Né le 14 avril 1889) L’Aquila – mort le 31 décembre 1943 - Mécanicien ; cordonnier – Italie – Marseille (Bouches-du-Rhône) – Florence - Milan
Article mis en ligne le 23 mars 2020
dernière modification le 20 mai 2024

par R.D.

Guido Ciarroca avait émigré en France pour des raisons professionnelles. Établi à Marseille, il se proposait en février 1908 de faire une tournée de propagande dans les Bouches-du-Rhône, le Var et les Alpes-Maritimes pour le compte du Comité de propagande révolutionnaire ; il était, semble-t-il, accompagné de Francesca Aondio (sa compagne ?) qui elle se proposait de faire une tournée de propagande féministe. Le comité de propagande, dont le secrétaire était un certain Ester, se réunissait au Bar Frédéric, 11 rue d’Aubagne.

Signalé par la police française comme un dangereux anarchiste, militant et propagandiste, il fut expulsé de Marseille en juillet 1908 en raison de son intense activité politique menée dans le sud-ouest de la France sous le faux nom de Guido Chino. Pendant son séjour en France, le consulat avait constamment suivi ses mouvements, enregistrant ses tentatives de former un groupe anarchiste stable et de publier un journal local.
À son retour en Italie, il avait été arrêté à Naples pour des mesures de sécurité publique lors d’un rassemblement avec d’autres syndicalistes. Rentré illégalement à Marseille, arrêté et rapatrié avec une feuille de route obligatoire, il s’était installé à Florence où il fut nommé secrétaire de l’Association pro Ferrer, développa une la propagande anarcho-syndicaliste et prépara un congrès provincial des anarchistes qui donnera vie à la Fédération anarchiste florentine. Puis, accusé d’être un informateur, il fut évincé des associations dont il était membre.

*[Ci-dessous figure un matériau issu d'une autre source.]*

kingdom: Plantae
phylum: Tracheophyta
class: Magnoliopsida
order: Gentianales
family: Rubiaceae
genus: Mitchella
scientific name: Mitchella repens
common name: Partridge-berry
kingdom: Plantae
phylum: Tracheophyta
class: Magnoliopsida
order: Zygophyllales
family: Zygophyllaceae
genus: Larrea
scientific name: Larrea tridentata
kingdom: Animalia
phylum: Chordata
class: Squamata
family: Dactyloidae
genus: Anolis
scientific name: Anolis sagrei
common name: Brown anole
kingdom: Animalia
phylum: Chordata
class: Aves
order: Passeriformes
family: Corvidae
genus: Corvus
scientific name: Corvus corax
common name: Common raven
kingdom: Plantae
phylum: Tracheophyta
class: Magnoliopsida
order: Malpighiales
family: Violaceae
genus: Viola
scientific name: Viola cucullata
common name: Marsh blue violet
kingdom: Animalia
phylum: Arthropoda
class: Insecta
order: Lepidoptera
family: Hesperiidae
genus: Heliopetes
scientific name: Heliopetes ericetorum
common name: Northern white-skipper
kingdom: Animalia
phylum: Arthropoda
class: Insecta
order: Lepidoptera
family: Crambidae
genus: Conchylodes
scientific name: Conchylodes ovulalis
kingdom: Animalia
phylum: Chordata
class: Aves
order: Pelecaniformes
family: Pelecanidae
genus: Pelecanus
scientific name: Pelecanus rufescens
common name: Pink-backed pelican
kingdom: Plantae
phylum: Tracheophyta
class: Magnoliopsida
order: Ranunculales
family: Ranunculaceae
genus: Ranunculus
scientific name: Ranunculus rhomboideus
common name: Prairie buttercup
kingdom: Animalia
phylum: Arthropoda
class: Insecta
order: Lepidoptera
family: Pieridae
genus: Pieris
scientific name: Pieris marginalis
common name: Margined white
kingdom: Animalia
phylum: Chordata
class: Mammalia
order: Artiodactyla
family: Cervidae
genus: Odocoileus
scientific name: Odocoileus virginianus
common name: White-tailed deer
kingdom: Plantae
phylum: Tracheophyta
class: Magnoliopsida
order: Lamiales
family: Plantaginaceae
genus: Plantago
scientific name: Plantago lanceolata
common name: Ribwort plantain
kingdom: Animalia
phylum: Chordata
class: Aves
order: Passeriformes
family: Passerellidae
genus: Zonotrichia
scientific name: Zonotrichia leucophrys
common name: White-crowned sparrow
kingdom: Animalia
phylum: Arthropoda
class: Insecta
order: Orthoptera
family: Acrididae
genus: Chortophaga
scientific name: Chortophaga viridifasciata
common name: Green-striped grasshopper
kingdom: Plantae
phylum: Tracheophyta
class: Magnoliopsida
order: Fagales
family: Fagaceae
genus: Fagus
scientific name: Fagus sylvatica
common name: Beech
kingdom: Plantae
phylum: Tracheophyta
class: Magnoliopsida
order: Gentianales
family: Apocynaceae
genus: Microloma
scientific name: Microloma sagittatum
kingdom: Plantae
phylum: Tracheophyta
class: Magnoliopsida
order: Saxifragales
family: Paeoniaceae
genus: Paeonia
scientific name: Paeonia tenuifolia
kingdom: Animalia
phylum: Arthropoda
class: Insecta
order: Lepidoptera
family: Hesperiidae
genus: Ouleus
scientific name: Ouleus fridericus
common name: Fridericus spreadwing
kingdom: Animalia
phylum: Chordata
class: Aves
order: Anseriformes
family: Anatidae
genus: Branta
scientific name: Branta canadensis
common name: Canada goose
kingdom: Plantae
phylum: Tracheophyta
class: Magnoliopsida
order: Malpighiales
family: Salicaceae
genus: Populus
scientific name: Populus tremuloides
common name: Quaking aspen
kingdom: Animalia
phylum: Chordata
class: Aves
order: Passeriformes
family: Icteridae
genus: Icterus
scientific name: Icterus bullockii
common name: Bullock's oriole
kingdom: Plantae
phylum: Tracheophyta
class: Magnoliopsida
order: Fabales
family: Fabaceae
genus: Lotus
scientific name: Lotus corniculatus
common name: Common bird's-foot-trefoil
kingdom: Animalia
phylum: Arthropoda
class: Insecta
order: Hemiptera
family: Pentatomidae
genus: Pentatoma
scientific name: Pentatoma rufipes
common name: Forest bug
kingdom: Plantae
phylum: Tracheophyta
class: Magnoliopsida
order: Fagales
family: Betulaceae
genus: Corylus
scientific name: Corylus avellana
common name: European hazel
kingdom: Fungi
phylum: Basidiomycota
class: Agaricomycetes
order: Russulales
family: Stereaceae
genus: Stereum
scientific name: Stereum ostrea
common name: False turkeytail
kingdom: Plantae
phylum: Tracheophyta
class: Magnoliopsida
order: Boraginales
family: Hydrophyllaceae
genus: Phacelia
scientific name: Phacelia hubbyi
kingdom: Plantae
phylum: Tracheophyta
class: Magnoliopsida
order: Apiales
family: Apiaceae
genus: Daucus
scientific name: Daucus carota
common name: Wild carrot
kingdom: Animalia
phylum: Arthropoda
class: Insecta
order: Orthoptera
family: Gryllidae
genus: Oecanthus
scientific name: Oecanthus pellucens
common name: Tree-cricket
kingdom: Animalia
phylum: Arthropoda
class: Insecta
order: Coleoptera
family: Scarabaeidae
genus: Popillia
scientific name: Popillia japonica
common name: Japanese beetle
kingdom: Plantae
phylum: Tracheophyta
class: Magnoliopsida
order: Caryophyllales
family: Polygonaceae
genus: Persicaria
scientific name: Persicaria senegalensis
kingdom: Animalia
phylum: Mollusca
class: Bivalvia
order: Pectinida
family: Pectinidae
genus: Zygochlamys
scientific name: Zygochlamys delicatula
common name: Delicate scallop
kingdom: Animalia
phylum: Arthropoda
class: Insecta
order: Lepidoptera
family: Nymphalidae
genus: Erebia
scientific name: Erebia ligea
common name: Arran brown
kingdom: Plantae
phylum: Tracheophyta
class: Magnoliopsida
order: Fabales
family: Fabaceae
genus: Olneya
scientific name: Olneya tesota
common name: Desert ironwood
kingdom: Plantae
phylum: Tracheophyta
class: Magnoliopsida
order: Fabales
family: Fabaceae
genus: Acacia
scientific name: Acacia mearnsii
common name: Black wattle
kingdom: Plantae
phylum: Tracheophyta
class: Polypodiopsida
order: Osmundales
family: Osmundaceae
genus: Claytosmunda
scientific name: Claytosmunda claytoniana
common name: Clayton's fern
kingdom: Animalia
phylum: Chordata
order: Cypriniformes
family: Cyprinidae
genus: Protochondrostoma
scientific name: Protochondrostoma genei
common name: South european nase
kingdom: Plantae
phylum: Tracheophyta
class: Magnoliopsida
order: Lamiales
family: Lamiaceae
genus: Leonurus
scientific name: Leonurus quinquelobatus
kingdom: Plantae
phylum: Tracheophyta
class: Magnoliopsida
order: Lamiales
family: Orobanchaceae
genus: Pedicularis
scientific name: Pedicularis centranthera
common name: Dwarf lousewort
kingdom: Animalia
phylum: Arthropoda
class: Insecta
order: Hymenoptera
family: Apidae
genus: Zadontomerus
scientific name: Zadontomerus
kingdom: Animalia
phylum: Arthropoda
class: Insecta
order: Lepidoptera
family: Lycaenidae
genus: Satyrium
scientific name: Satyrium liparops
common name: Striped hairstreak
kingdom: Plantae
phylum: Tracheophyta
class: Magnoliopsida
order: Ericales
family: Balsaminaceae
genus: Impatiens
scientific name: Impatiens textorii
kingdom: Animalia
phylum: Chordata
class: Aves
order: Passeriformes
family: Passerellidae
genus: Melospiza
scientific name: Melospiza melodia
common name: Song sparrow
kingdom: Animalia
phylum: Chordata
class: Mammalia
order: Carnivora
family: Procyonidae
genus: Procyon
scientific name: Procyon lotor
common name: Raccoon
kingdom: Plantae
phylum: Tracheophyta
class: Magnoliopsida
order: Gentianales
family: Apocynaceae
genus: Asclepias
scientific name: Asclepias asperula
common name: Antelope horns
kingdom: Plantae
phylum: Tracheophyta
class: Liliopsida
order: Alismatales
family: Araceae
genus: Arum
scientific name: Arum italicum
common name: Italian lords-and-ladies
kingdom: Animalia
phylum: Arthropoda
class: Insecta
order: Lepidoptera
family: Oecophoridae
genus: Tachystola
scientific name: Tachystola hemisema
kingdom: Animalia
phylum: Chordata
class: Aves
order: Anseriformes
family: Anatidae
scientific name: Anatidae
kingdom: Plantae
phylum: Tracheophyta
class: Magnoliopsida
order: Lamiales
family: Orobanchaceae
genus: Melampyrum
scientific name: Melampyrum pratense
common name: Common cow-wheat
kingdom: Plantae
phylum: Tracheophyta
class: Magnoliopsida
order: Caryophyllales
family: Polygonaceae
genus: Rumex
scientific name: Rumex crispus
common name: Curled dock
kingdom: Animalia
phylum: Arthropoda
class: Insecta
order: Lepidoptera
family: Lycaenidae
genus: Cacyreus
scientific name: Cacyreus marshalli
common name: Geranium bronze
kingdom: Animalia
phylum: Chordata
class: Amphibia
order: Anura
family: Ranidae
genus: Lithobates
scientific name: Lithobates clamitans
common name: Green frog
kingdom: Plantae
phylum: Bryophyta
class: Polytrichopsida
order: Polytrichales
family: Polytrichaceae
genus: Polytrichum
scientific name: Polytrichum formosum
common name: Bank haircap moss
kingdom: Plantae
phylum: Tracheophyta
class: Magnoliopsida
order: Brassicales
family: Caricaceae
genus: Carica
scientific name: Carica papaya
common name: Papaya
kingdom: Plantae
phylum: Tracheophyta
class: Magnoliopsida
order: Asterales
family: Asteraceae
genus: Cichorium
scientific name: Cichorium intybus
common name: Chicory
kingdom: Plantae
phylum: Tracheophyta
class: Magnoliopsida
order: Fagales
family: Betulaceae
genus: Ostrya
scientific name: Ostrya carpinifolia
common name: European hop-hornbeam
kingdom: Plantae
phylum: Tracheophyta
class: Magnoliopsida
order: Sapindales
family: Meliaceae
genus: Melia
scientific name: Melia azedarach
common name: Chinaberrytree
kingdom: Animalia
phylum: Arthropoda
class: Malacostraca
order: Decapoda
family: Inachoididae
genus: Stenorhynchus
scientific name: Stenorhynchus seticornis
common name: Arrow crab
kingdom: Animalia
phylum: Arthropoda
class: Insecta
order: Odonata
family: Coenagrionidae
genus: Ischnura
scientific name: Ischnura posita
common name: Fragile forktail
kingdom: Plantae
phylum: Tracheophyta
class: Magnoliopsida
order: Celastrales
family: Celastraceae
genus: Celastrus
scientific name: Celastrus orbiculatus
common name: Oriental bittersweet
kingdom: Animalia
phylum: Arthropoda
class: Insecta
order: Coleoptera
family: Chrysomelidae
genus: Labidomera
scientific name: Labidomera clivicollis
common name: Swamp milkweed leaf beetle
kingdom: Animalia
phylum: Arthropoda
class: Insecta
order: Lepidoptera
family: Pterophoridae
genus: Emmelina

En 1910, il était secrétaire de propagande de la Chambre du travail d’Aqui, publiait des articles dans les journaux locaux et organisait de nombreuses conférences. Pour son intense activité de propagande, il subit plusieurs arrestations et condamnations. L’année suivante, il s’installa à Milan où il travailla pour le journal La Lombardia.
En 1913, il était responsable d’une ligue paysanne dans la province d’Agrigente et était très actif dans les centres voisins jusqu’au début de la guerre quand il revint à Milan et fut mobilisé et envoyé au front.
À la fin du conflit, il était retourné à Milan et avait rejoint le groupe local tout en créant sa propre activité d’édition. En 1929 il avait été rayé des liste de subversifs.

De 1936 à la chute du régime fasciste, Ciarroca avait de nouveau été placé sous surveillance, soupçonné de mener des activités antifascistes et peut-être d’espionnage.

Guido Carrioca serait mort le 31 décembre 1943.